I am in England and this is how I make my Banana Cake it has been my trusted method for the last three years so it is lovely to see someone else enjoys it too. I add milk chocolate drops into it sometimes and occasionally caramel flavouring for a change.
Hi Alexandra, I grew up in Malaysia and this is the kind of banana cake I enjoyed back home. When I came to USA, I was shocked to taste American Banana Bread, which really is pale in comparison (by a mile) to what I was used to. I am so glad I found this banana cake recipe and I will never go back to making another banana bread again.
Can you put walnuts in the mixture. That will make it a banana walnut cake. Yes?
Maria
I don’t think walnut will add another thing to this perfect banana cake. Try it, it’s the holy grail of banana cake.

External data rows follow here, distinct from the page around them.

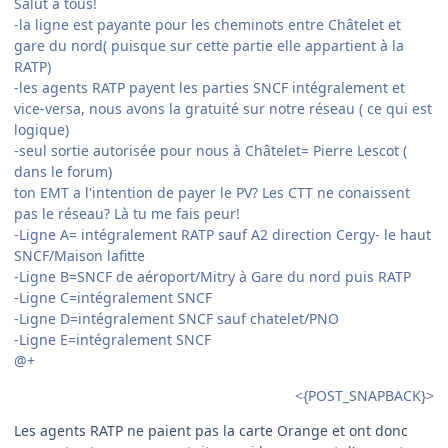
Salut à tous!
-la ligne est payante pour les cheminots entre Châtelet et
gare du nord( puisque sur cette partie elle appartient à la
RATP)
-les agents RATP payent les parties SNCF intégralement et
vice-versa, nous avons la gratuité sur notre réseau ( ce qui est
logique)
-seul sortie autorisée pour nous à Châtelet= Pierre Lescot (
dans le forum)
ton EMT a l'intention de payer le PV? Les CTT ne conaissent
pas le réseau? Là tu me fais peur!
-Ligne A= intégralement RATP sauf A2 direction Cergy- le haut
SNCF/Maison lafitte
-Ligne B=SNCF de aéroport/Mitry à Gare du nord puis RATP
-Ligne C=intégralement SNCF
-Ligne D=intégralement SNCF sauf chatelet/PNO
-Ligne E=intégralement SNCF
@+
<{POST_SNAPBACK}>
Les agents RATP ne paient pas la carte Orange et ont donc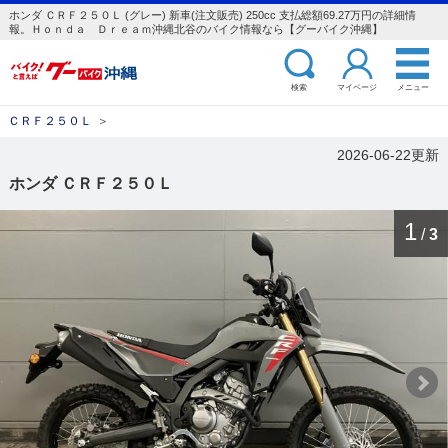
ホンダ ＣＲＦ２５０Ｌ (グレー) 新車(注文販売) 250cc 支払総額69.27万円の詳細情
報。Ｈｏｎｄａ Ｄｒｅａｍ沖縄北谷のバイク情報なら【グーバイク沖縄】
検索
マイページ
メニュー
ＣＲＦ２５０Ｌ
＞
2026-06-22更新
ホンダ ＣＲＦ２５０Ｌ
1
/
3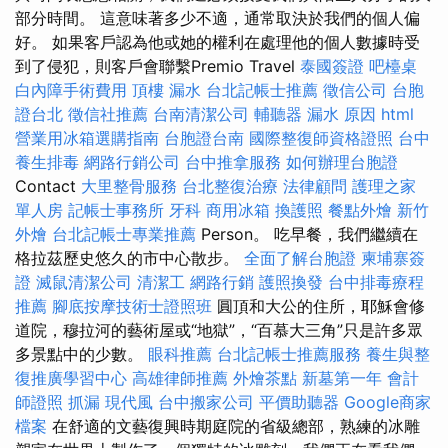
部分時間。 這意味著多少不適，通常取決於我們的個人偏
好。 如果客戶認為他或她的權利在處理他的個人數據時受
到了侵犯，則客戶會聯繫Premio Travel
泰國簽證
吧檯桌
白內障手術費用
頂樓 漏水
台北記帳士推薦
徵信公司
台胞
證台北
徵信社推薦
台南清潔公司
輔聽器
漏水 原因
html
營業用冰箱選購指南
台胞證台南
國際整復師資格證照
台中
養生排毒
網路行銷公司
台中推拿服務
如何辦理台胞證
Contact
大里整骨服務
台北整復治療
法律顧問
護理之家
單人房
記帳士事務所
牙科
商用冰箱
換護照
餐點外燴
新竹
外燴
台北記帳士專業推薦
Person。 吃早餐，我們繼續在
格拉茲歷史悠久的市中心散步。
全面了解台胞證
柬埔寨簽
證
滅鼠清潔公司
清潔工
網路行銷
護照換發
台中排毒療程
推薦
腳底按摩技術士證照班
圓頂和大公的住所，耶穌會修
道院，穆拉河的藝術屋或“地獄”，“百慕大三角”只是許多眾
多景點中的少數。
眼科推薦
台北記帳士推薦服務
養生與整
復推廣學習中心
高雄律師推薦
外燴茶點
新墓第一年
會計
師證照
抓漏
現代風
台中搬家公司
平價助聽器
Google商家
檔案
在舒適的文藝復興時期庭院的省級總部，熟練的冰雕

I’m thinking of making this, and seeing if it’d be good with roasted or canned pumpkin instead of bananas. I love the simplicity of the recipe. However, your recipe calls for either cake flour or self-rising flour. If self-rising flour has baking powder/soda mixed with all-purpose flour, won’t that make the cake heavier? Thank you!
Hi David, make this with cake flour. I added self raising flour as an option, but both cake flour and self raising flour deliver amazing results. So so so good and moist. The cake stay moist over night, it’s really amazing!
Really taste good….I add cinnamon powder really great aroma….
Thanks for trying my banana cake recipe. Yes, it’s so good!